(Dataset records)
┌────────

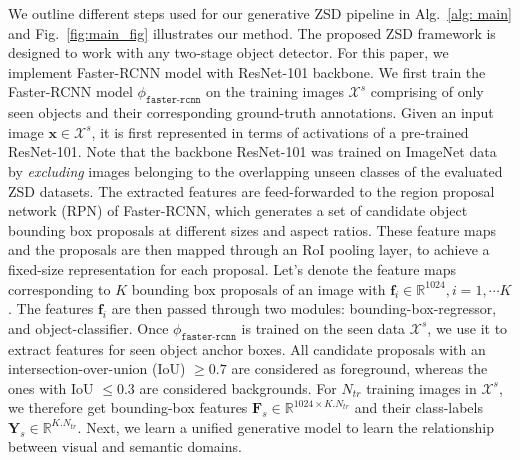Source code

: \documentclass[runningheads]{llncs}
\begin{document}
We outline different steps used for our generative ZSD pipeline in Alg.~\ref{alg: main} and Fig.~\ref{fig:main_fig} illustrates our method. The proposed ZSD framework is designed to work with any two-stage object detector. For this paper, we implement Faster-RCNN model with ResNet-101 backbone. We first train the Faster-RCNN model $\phi_{\texttt{faster-rcnn}}$ on the training images $ \mathcal{X}^{s}$ comprising of only seen objects and their corresponding ground-truth annotations. Given an input image $\mathbf{x} \in \mathcal{X}^{s}$, it is first represented in terms of activations of a pre-trained ResNet-101. Note that the backbone ResNet-101 was trained on ImageNet data by \emph{excluding} images belonging to the overlapping unseen classes of the evaluated ZSD datasets. The extracted features are feed-forwarded to the region proposal network (RPN) of Faster-RCNN, which generates a set of candidate object bounding box proposals at different sizes and aspect ratios. These feature maps and the proposals are then mapped through an RoI pooling layer, to achieve a fixed-size representation for each proposal. Let's denote the feature maps corresponding to $K$ bounding box proposals of an image with $\mathbf{f}_i \in \mathbb{R}^{1024}, i=1,\cdots K$. The features $\mathbf{f}_i$ are then passed through two modules: bounding-box-regressor, and object-classifier. Once $\phi_{\texttt{faster-rcnn}}$ is trained on the seen data $ \mathcal{X}^{s}$, we use it to extract features for seen object anchor boxes. All candidate proposals with an intersection-over-union (IoU) $\ge 0.7$ are considered as foreground, whereas the ones with IoU $\le 0.3$ are considered backgrounds. For $N_{tr}$ training images in $\mathcal{X}^{s}$, we therefore get bounding-box features $\mathbf{F}_s \in \mathbb{R}^{1024 \times K.N_{tr}}$ and their class-labels $\mathbf{Y}_s \in \mathbb{R}^{K.N_{tr}}$. Next, we learn a unified generative model to learn the relationship between visual and semantic domains. 
\end{document}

└────────

§ **REQUIRED WORK**:
Look above for the line containing "We outline different", then transcribe it and all lines after it through the last, exactly and with nothing else.

§ **RESPONSE**:
We outline different steps used for our generative ZSD pipeline in Alg.~\ref{alg: main} and Fig.~\ref{fig:main_fig} illustrates our method. The proposed ZSD framework is designed to work with any two-stage object detector. For this paper, we implement Faster-RCNN model with ResNet-101 backbone. We first train the Faster-RCNN model $\phi_{\texttt{faster-rcnn}}$ on the training images $ \mathcal{X}^{s}$ comprising of only seen objects and their corresponding ground-truth annotations. Given an input image $\mathbf{x} \in \mathcal{X}^{s}$, it is first represented in terms of activations of a pre-trained ResNet-101. Note that the backbone ResNet-101 was trained on ImageNet data by \emph{excluding} images belonging to the overlapping unseen classes of the evaluated ZSD datasets. The extracted features are feed-forwarded to the region proposal network (RPN) of Faster-RCNN, which generates a set of candidate object bounding box proposals at different sizes and aspect ratios. These feature maps and the proposals are then mapped through an RoI pooling layer, to achieve a fixed-size representation for each proposal. Let's denote the feature maps corresponding to $K$ bounding box proposals of an image with $\mathbf{f}_i \in \mathbb{R}^{1024}, i=1,\cdots K$. The features $\mathbf{f}_i$ are then passed through two modules: bounding-box-regressor, and object-classifier. Once $\phi_{\texttt{faster-rcnn}}$ is trained on the seen data $ \mathcal{X}^{s}$, we use it to extract features for seen object anchor boxes. All candidate proposals with an intersection-over-union (IoU) $\ge 0.7$ are considered as foreground, whereas the ones with IoU $\le 0.3$ are considered backgrounds. For $N_{tr}$ training images in $\mathcal{X}^{s}$, we therefore get bounding-box features $\mathbf{F}_s \in \mathbb{R}^{1024 \times K.N_{tr}}$ and their class-labels $\mathbf{Y}_s \in \mathbb{R}^{K.N_{tr}}$. Next, we learn a unified generative model to learn the relationship between visual and semantic domains. 
\end{document}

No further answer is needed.